Images with localized body landmarks

= Beginning of Section =

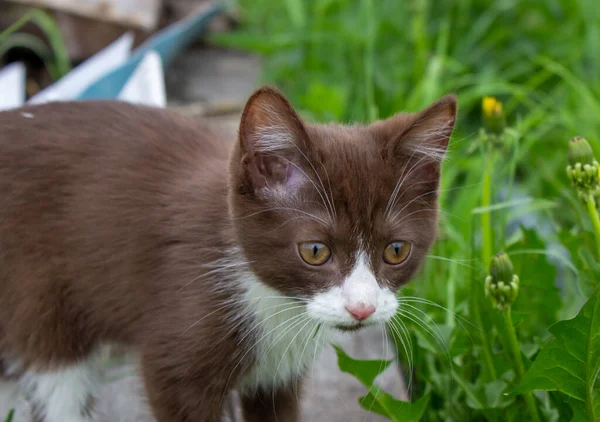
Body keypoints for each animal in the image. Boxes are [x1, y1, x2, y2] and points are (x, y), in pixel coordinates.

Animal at [0, 86, 454, 422]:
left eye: (396, 250)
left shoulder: (278, 373)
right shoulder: (178, 340)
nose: (362, 308)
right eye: (315, 251)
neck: (272, 300)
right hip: (39, 293)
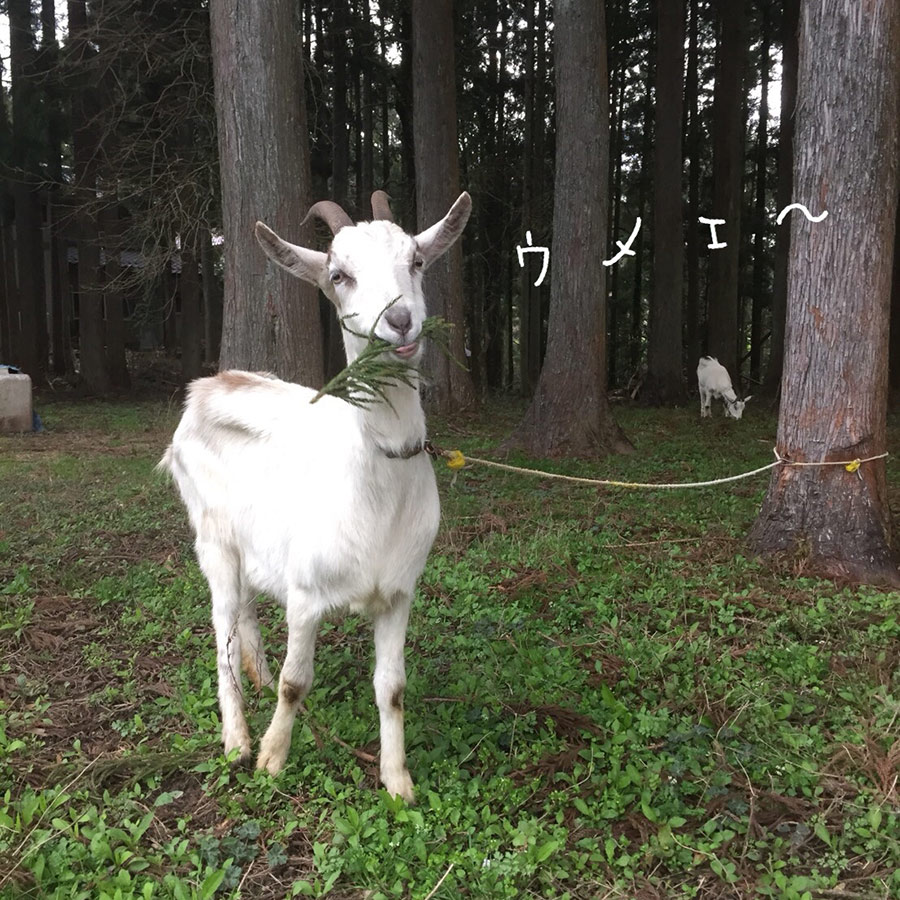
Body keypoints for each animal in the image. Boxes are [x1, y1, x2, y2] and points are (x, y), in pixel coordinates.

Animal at [159, 190, 472, 801]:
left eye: (416, 260)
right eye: (339, 275)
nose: (401, 321)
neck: (376, 487)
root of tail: (206, 386)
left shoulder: (399, 592)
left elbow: (392, 686)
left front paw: (398, 781)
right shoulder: (305, 593)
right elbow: (295, 681)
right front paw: (271, 760)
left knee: (245, 612)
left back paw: (254, 676)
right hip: (212, 538)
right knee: (221, 630)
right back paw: (237, 738)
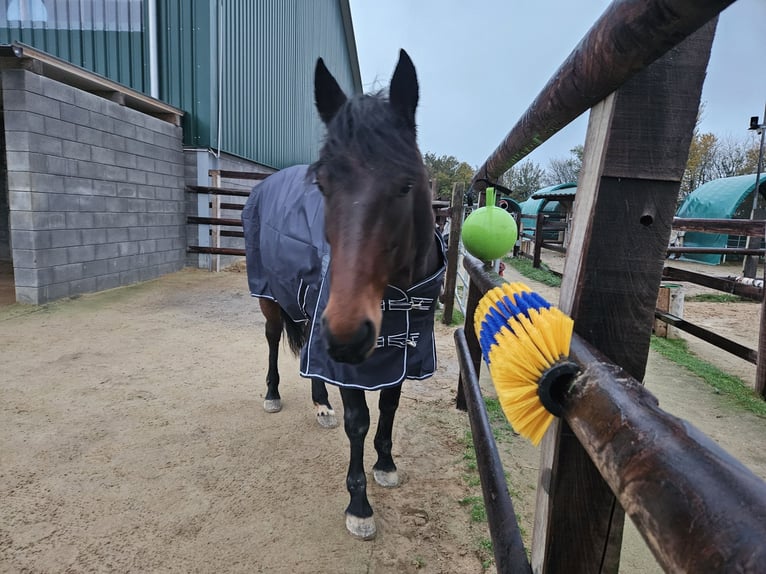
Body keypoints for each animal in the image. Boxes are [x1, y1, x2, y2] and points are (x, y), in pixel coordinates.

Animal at [241, 49, 445, 539]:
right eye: (324, 185)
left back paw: (320, 404)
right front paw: (359, 505)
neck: (399, 293)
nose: (347, 337)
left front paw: (386, 464)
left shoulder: (400, 351)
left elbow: (389, 404)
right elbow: (359, 422)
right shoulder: (352, 362)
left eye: (406, 184)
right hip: (273, 299)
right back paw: (273, 394)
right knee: (274, 340)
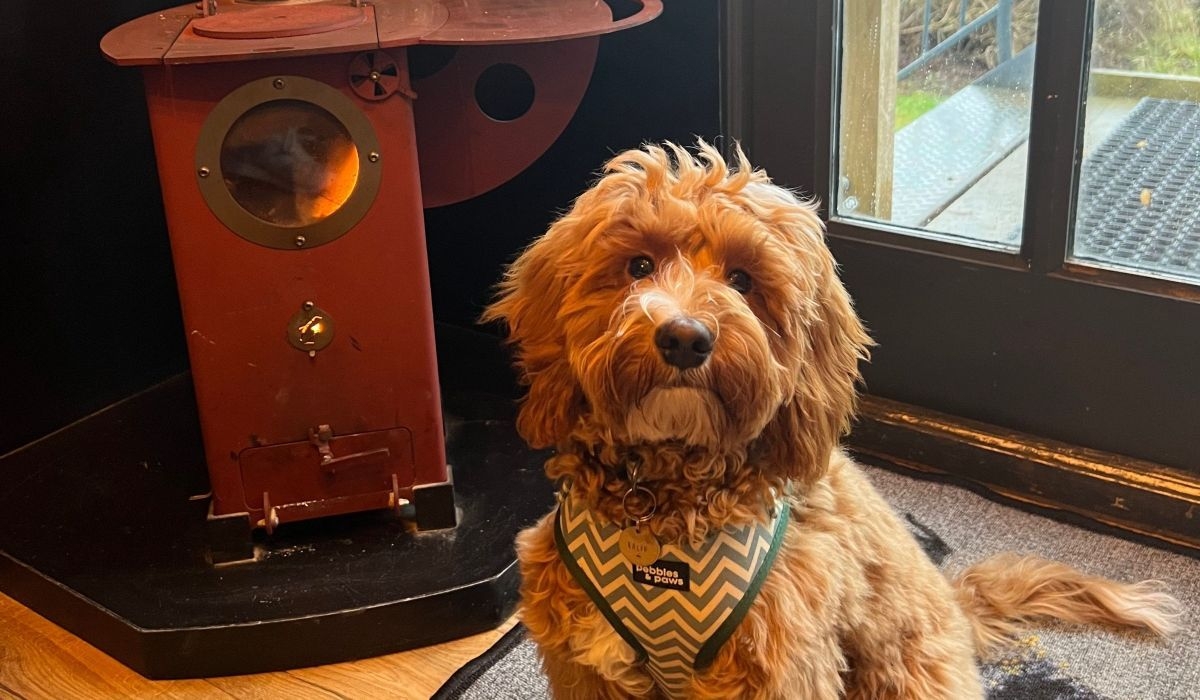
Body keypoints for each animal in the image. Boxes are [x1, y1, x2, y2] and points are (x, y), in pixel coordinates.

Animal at [480, 142, 1180, 700]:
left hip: (904, 670)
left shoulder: (777, 667)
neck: (664, 500)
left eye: (743, 279)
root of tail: (957, 610)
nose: (684, 338)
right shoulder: (586, 660)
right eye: (639, 265)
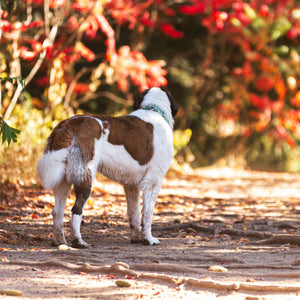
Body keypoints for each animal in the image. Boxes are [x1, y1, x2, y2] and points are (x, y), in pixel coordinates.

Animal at [37, 87, 178, 248]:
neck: (154, 109)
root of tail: (71, 123)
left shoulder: (131, 185)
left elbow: (134, 212)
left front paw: (137, 237)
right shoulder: (153, 181)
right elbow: (147, 213)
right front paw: (148, 239)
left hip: (63, 179)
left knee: (57, 211)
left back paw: (59, 241)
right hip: (86, 174)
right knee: (76, 210)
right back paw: (78, 241)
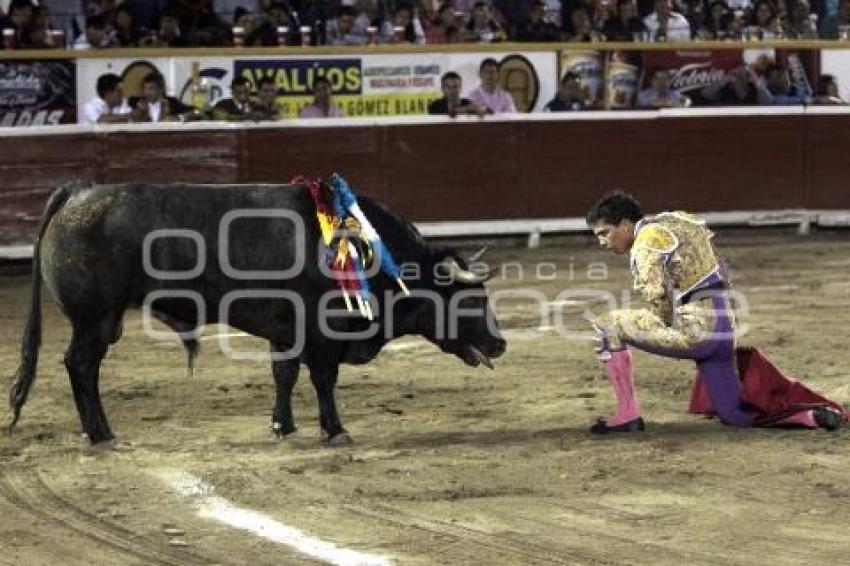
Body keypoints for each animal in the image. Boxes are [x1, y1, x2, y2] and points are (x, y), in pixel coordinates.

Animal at [6, 184, 504, 446]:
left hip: (103, 322)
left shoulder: (285, 332)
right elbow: (323, 380)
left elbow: (283, 375)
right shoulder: (323, 335)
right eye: (470, 301)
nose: (500, 343)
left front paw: (282, 425)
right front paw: (334, 430)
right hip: (94, 320)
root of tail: (77, 191)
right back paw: (100, 433)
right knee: (80, 366)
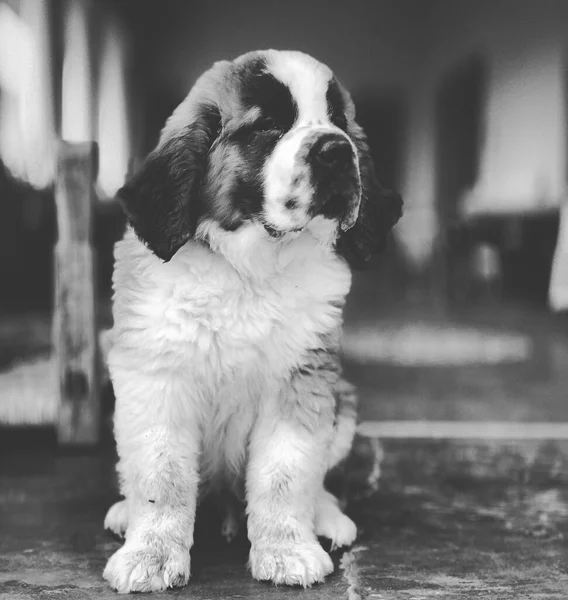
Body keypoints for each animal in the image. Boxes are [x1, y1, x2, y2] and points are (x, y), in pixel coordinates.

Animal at [103, 49, 404, 592]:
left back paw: (327, 519)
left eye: (338, 120)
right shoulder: (156, 377)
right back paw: (123, 514)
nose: (337, 150)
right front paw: (150, 554)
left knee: (318, 481)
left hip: (343, 399)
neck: (249, 271)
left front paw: (287, 551)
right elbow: (162, 475)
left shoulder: (302, 380)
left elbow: (286, 472)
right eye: (269, 126)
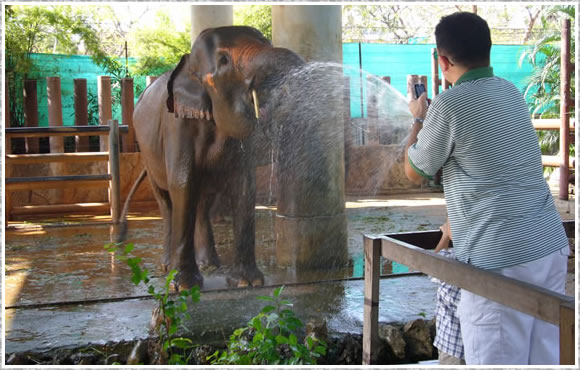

= End of Section =

* Exercise *
State how many lines in the records above contain the word "tail", giving only the number.

* Solution to this problem *
4